Embrace khadi and make it fashionable: Arundhati Nag

It’s time to get back to our roots and bring handlooms and hand-woven materials back into fashion.

This message comes across loud and clear when you enter the ‘Grameena Angadi’, a shop opened by the Rural Handicraft Organisation to retain and promote artisans.

Inaugurating the shop at Jayanagar 4th T Block on Thursday, theatre personality Arundhati Nag said that people, especially the middle class, must wake up to this movement and make a collective effort to use local materials instead of opting for “fashionable” materials that are clearly not skin-friendly.

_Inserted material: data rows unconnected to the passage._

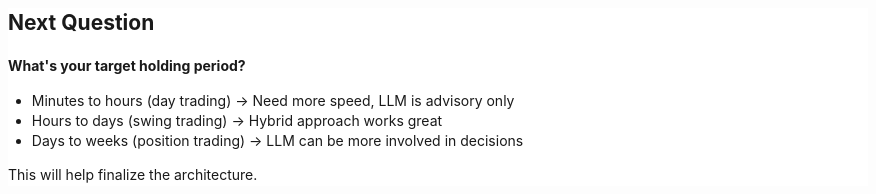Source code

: ## Next Question

**What's your target holding period?**
- Minutes to hours (day trading) → Need more speed, LLM is advisory only
- Hours to days (swing trading) → Hybrid approach works great
- Days to weeks (position trading) → LLM can be more involved in decisions

This will help finalize the architecture.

“It should be a matter of social conscience. These materials are time-tested; we cannot dispute the quality of khadi. Polyester and nylon are materials that are not suited for the Indian climate. It is up to future generations to embrace khadi and make it fashionable,” she added.

Ms. Nag was excited by the range of saris available at the shop, and took a look at some of them.

The shop has a collection of saris, kurtas, bags and dress material from Koppal, Gadag, Bijapur, Bagalkot, Udupi, Hubli and Dharwad.

It also boasts the ‘Tanneer Panche’ from Kaimogga in Udupi, usually used for ‘made snana’, which is not available in other places.

The prices range from Rs. 250 to Rs. 1,500, and there are discounts of 10 to 20 per cent on some clothes.

‘Aim is self-employment’

Speaking to presspersons, B. Rajashekaramurthy, member of the organisation’s trust and State secretary of the Democratic Youth Federation of India, said that the aim of setting up the shop was to help artisans be self-employed. He said that there were no middlemen involved and the artisans directly provided their crafts to the shop and reaped the profits gained. The artisans were the biggest beneficiaries in this system, he said.

“We mainly rely on exhibition sales for finances to manage the shop. However, the government does not seem to be giving enough attention to this aspect as there are hardly any funds provided for such rural handicraft exhibitions,” he added.

Another shop in the basement, which was opened two years ago by the same organisation, has an amazing collection of jute lampshades, slippers, Channapatna toys, Navadhanya idols, herbal soaps, organic food items and jewellery.

One of the artisans, Vijay Kumar, who specialises in lampshades made of jute and cotton, said he learnt the art when he was working as a labourer. He said that now he had a chance to sell his crafts through the shop.